EXTRACT PROVIDED:
⟨
Danish scientist, physician and grammarian (1625–1698)

Rasmus Bartholin (/bɑrˈtoʊlɪn, ˈbɑrtəlɪn/; Latinized: Erasmus Bartholinus; 13 August 1625 - 4 November 1698) was a Danish physician and grammarian.

==Biography==
Bartholin was born in Roskilde. He was the son of Caspar Bartholin the Elder (1585–1629) and Anna Fincke, daughter of the mathematician Thomas Fincke.

As part of his studies, he travelled in Europe for ten years. He stayed in the Netherlands, England, France and Italy. In 1647, he took a Master's degree at the University of Copenhagen. In 1654, he received a Doctoral degree at the University of Padua.

He was a professor at the University of Copenhagen, first in Geometry, later in Medicine. He was also dean of the faculty of medicine, librarian, and rector. He wrote, in Latin, the first grammar of the Danish language, the 1657 De studio lingvæ danicæ.
⟩
Resume the biography of Rasmus Bartholin after its last sentence.

(Entries drawn from a collection)
⟨
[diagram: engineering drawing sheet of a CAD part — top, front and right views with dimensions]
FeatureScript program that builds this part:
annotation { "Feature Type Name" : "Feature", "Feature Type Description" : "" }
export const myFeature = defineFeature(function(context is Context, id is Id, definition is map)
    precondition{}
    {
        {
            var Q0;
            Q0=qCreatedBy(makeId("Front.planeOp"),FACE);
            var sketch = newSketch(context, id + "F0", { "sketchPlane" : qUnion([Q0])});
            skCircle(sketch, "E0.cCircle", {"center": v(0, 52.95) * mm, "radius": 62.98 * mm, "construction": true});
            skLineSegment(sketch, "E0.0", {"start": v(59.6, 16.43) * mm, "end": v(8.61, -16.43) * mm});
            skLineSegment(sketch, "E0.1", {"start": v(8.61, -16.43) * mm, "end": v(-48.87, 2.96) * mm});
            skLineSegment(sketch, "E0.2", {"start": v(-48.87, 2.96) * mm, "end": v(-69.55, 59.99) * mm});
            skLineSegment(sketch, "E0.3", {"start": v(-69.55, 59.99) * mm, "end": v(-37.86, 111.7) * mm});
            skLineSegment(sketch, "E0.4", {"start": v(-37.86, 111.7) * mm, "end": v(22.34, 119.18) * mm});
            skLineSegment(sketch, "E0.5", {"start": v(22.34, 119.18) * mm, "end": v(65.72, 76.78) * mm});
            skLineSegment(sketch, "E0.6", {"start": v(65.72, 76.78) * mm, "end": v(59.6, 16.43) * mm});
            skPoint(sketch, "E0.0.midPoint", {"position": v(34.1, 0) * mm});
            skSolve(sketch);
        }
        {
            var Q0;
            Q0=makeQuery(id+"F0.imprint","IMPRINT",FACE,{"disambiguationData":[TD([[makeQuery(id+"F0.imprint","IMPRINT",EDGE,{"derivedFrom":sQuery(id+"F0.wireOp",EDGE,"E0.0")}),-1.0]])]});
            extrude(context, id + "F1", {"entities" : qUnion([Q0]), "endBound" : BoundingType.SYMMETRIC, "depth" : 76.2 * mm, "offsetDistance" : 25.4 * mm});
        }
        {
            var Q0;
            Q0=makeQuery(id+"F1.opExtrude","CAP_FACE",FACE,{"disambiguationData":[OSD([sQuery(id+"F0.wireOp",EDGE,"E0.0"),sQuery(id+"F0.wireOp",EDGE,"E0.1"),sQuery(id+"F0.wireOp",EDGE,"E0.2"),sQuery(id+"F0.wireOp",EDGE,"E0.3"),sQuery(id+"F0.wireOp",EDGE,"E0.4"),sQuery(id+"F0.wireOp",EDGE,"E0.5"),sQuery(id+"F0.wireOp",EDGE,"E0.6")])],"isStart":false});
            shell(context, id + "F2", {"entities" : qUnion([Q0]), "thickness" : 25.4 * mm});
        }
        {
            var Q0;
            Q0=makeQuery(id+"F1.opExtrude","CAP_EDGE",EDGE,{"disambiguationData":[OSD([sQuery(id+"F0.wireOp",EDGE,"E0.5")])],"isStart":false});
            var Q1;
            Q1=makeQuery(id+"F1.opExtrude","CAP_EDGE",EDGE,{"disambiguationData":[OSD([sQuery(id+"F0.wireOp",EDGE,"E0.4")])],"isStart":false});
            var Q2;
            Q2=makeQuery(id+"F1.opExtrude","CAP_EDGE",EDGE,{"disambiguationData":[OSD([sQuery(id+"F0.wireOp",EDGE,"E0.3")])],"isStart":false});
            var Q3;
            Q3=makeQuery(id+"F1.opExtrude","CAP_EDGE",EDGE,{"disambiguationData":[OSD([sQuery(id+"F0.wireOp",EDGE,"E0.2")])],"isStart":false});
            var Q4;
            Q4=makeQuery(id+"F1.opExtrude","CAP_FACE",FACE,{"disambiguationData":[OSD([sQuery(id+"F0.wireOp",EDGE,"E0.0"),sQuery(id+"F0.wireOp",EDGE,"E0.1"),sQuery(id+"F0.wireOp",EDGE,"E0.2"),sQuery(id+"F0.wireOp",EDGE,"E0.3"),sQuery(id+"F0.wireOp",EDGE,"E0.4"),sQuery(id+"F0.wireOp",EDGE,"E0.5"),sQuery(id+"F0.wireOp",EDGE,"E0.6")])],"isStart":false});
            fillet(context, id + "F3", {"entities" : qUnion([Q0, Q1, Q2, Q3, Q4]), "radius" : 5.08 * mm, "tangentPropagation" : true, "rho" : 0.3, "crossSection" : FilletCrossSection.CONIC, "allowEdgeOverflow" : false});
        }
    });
⟩
EXERCISE ANSWER:
Rasmus Bartholin is remembered especially for his discovery (1669) of the double refraction of a light ray by Iceland spar (calcite). He published an accurate description of the phenomenon, but since the physical nature of light was poorly understood at the time, he was unable to explain it. It was only after Thomas Young proposed the wave theory of light, c. 1801 that an explanation became possible.

==Personal==
He was a younger brother of Thomas Bartholin (1616–1680).